/DFR-Spurious-Robustness

Primary LanguageJupyter NotebookApache License 2.0Apache-2.0

Last Layer Re-Training is Sufficient for Robustness to Spurious Correlations

This repository contains experiments for the paper Last Layer Re-Training is Sufficient for Robustness to Spurious Correlations by Polina Kirichenko, Pavel Izmailov, and Andrew Gordon Wilson.

Introduction

Neural network classifiers can largely rely on simple spurious features, such as backgrounds, to make predictions. However, even in these cases, we show that they still often learn core features associated with the desired attributes of the data, contrary to recent findings. Inspired by this insight, we demonstrate that simple last layer retraining can match or outperform state-of-the-art approaches on spurious correlation benchmarks, but with profoundly lower complexity and computational expenses. Moreover, we show that last layer retraining on large ImageNet-trained models can also significantly reduce reliance on background and texture information, improving robustness to covariate shift, after only minutes of training on a single GPU.

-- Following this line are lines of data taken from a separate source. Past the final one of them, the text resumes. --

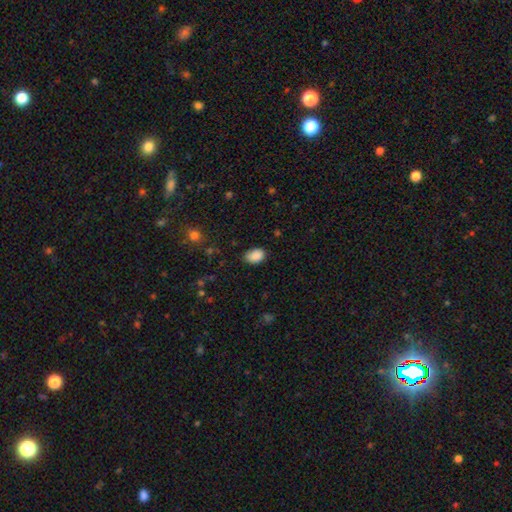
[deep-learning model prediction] A smooth galaxy with no disk features (89%) that is in between round and cigar-shaped (81%).

Vote fractions:
- Smooth or featured? smooth: 89% / star or artifact: 8% / featured or disk: 4%
- How rounded? in between: 81% / round: 18% / cigar-shaped: 1%
- Merging? none: 77% / minor disturbance: 19% / major disturbance: 4% / merger: 1%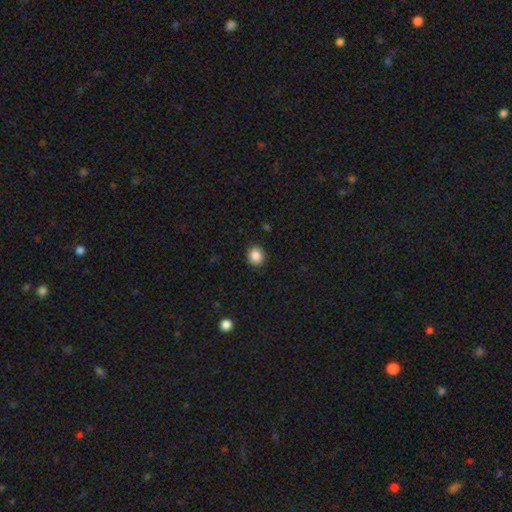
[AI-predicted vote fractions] Overall: smooth (87%). How rounded: round (79%). Merging: none (91%).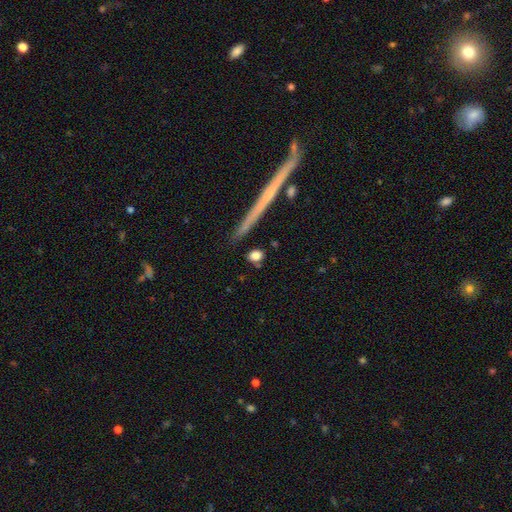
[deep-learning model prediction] Smooth or featured?
  - smooth: 79% *
  - featured or disk: 12%
  - star or artifact: 9%
How rounded?
  - round: 48% *
  - in between: 37%
  - cigar-shaped: 15%
Merging?
  - none: 78% *
  - minor disturbance: 11%
  - merger: 7%
  - major disturbance: 4%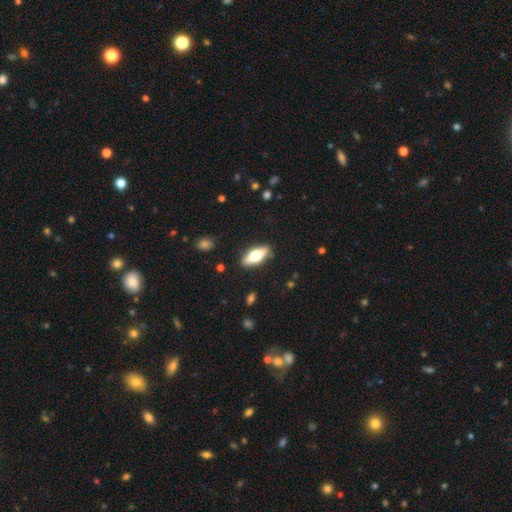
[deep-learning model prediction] smooth-or-featured: smooth: 54% | featured or disk: 40% | star or artifact: 6%
  how-rounded: in between: 67% | cigar-shaped: 30% | round: 3%
  merging: none: 87% | minor disturbance: 9% | major disturbance: 2% | merger: 1%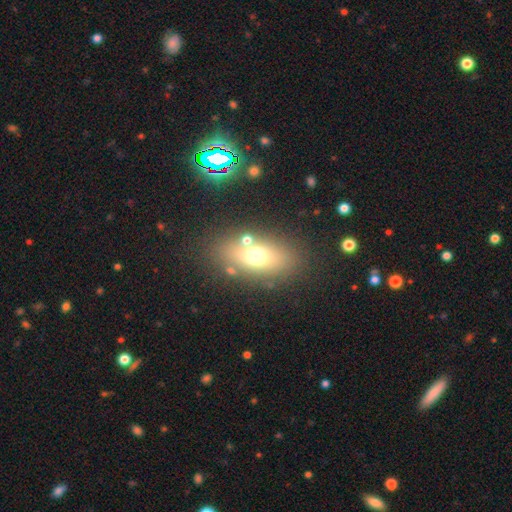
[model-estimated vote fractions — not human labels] smooth_or_featured: smooth (p=0.65) [alt: featured or disk p=0.20]
how_rounded: in between (p=0.79) [alt: round p=0.13]
merging: none (p=0.76) [alt: minor disturbance p=0.11]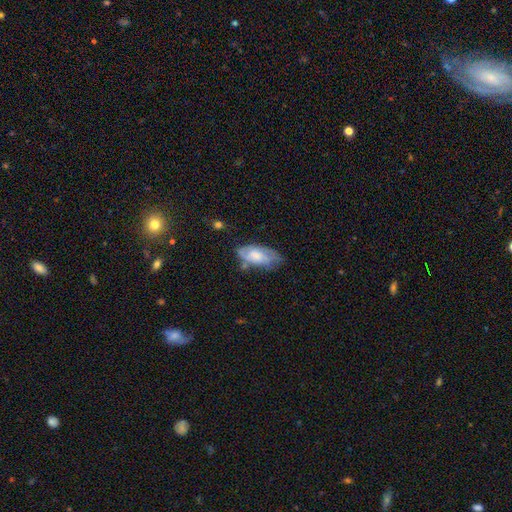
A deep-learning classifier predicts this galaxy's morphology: smooth_or_featured: smooth (p=0.52) [alt: featured or disk p=0.41]
how_rounded: in between (p=0.88) [alt: cigar-shaped p=0.09]
merging: none (p=0.46) [alt: minor disturbance p=0.35]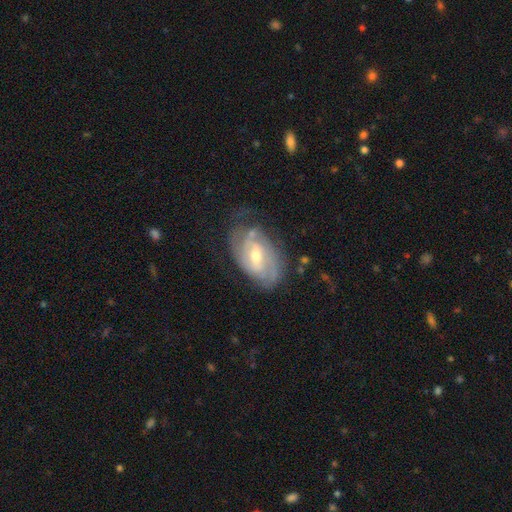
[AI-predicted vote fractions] Smooth or featured?
  - featured or disk: 80% *
  - smooth: 14%
  - star or artifact: 6%
Edge-on disk?
  - no: 95% *
  - yes: 5%
Bar?
  - weak: 53% *
  - no: 28%
  - strong: 19%
Spiral arms?
  - yes: 88% *
  - no: 12%
Spiral winding?
  - tight: 54% *
  - medium: 34%
  - loose: 11%
Spiral arm count?
  - 2: 44% *
  - can't tell: 34%
  - 3: 12%
  - 1: 4%
  - 4: 3%
  - more than 4: 3%
Bulge size?
  - moderate: 59% *
  - small: 36%
  - large: 3%
  - none: 1%
  - dominant: 1%
Merging?
  - none: 61% *
  - minor disturbance: 25%
  - major disturbance: 11%
  - merger: 3%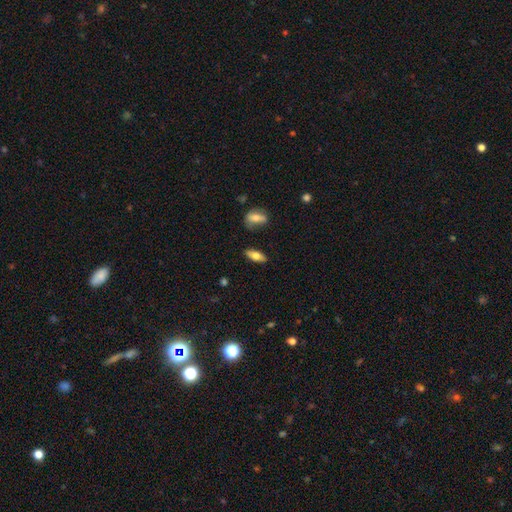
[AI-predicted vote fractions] smooth_or_featured: smooth (p=0.72) [alt: featured or disk p=0.21]
how_rounded: in between (p=0.75) [alt: cigar-shaped p=0.22]
merging: none (p=0.84) [alt: minor disturbance p=0.11]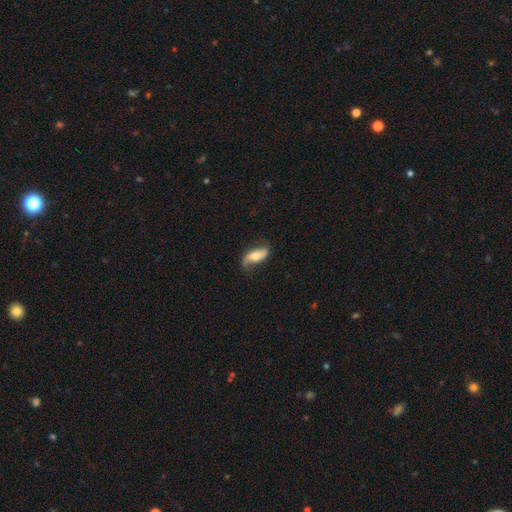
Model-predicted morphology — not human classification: A featured or disk galaxy (64%) with no bar (52%), 2 (86%) loose (77%) spiral arms (90%) and a moderate central bulge (56%).

Vote fractions:
- Smooth or featured? featured or disk: 64% / smooth: 29% / star or artifact: 7%
- Edge-on disk? no: 88% / yes: 12%
- Bar? no: 52% / weak: 29% / strong: 19%
- Spiral arms? yes: 90% / no: 10%
- Spiral winding? loose: 77% / medium: 17% / tight: 7%
- Spiral arm count? 2: 86% / 1: 8% / can't tell: 4% / 3: 1% / 4: 1% / more than 4: 1%
- Bulge size? moderate: 56% / small: 23% / large: 14% / none: 4% / dominant: 3%
- Merging? none: 68% / minor disturbance: 21% / major disturbance: 9% / merger: 2%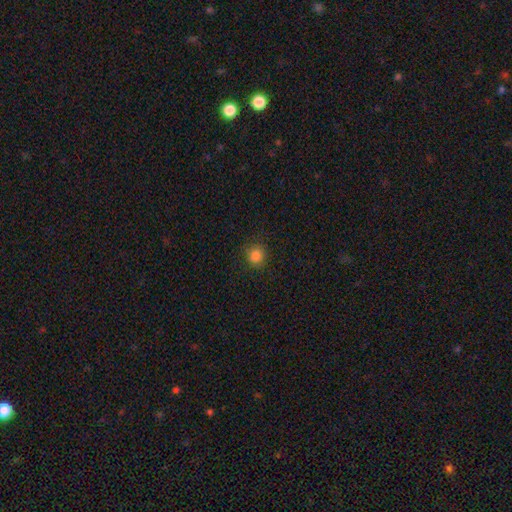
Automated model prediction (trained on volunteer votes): Overall: smooth (84%). How rounded: round (89%). Merging: none (87%).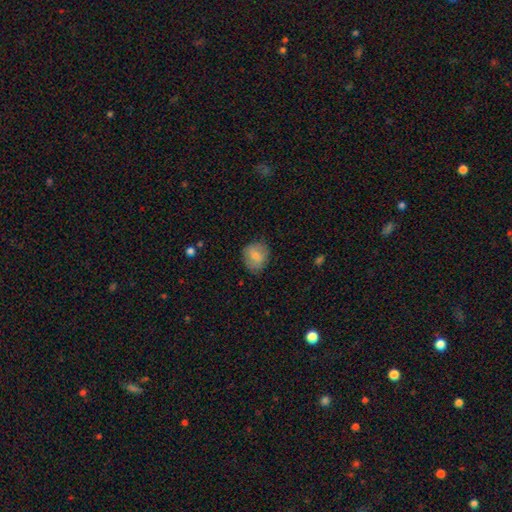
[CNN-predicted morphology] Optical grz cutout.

Please cite our paper if you find it helpful in your work:

@article{kirichenko2022dfr,
  title={Last Layer Re-Training is Sufficient for Robustness to Spurious Correlations},
  author={Kirichenko, Polina and Izmailov, Pavel and Wilson, Andrew Gordon},
  journal={arXiv preprint arXiv:2204.02937},
  year={2022}
}

File Structure

.
+-- notebooks/
|   +-- data_generation/
|   |   +-- generate_imagenet9_bg_paintings.ipynb (ImageNet-9 Paintings-BG data)
|   |   +-- generate_waterbirds_fg_bg.ipynb (Generate FG and BG-Only Waterbirds data)
|   +-- imagenet_stylized/
|   |   +-- imagenet_stylized_dfr_train.ipynb (Train DFR on Stylized Imagenet)
|   |   +-- imagenet_stylized_dfr_evaluate.ipynb (Evaluate DFR on Stylized Imagenet)
|   +-- imagennet9_dfr.ipynb (Train and evaluate DFR on ImageNet-9 BG challenge)
|   +-- in_to_in9.json (ImageNet to ImageNet-9 class maping)
+-- celeba_metadata.csv (Metadata file for CelebA)
+-- train_classifier.py (Train base models on CelebA and WaterBirds)
+-- utils.py (Utility functions)
+-- wb_data.py (CelebA and WaterBirds dataloaders)
+-- imagenet_datasets.py (Dataloaders for ImageNet variations)
+-- imagenet_extract_embeddings.py (Extract embeddings from an ImageNet-like dataset)
+-- dfr_evaluate_spurious.py (Tune and evaluate DFR for a given base model)

Data access

  • Waterbirds: see instructions here.
  • CelebA: see instruction here.
  • ImageNet and Stylized ImageNet: see instruction here.
  • ImageNet-C: see instruction here.
  • ImageNet-R: see instruction here.
  • Background Challenge: see instruction here.

For CelebA, please copy the celeba_metadata.csv from this repo to the root folder containing the CelebA dataset and rename it to metadata.csv.

We provide jupyter notebooks to generate the Paintings-BG split of ImageNet-9 and aligned FG-Only, BG-Only and Original Waterbirds splits in notebooks/data_generation/.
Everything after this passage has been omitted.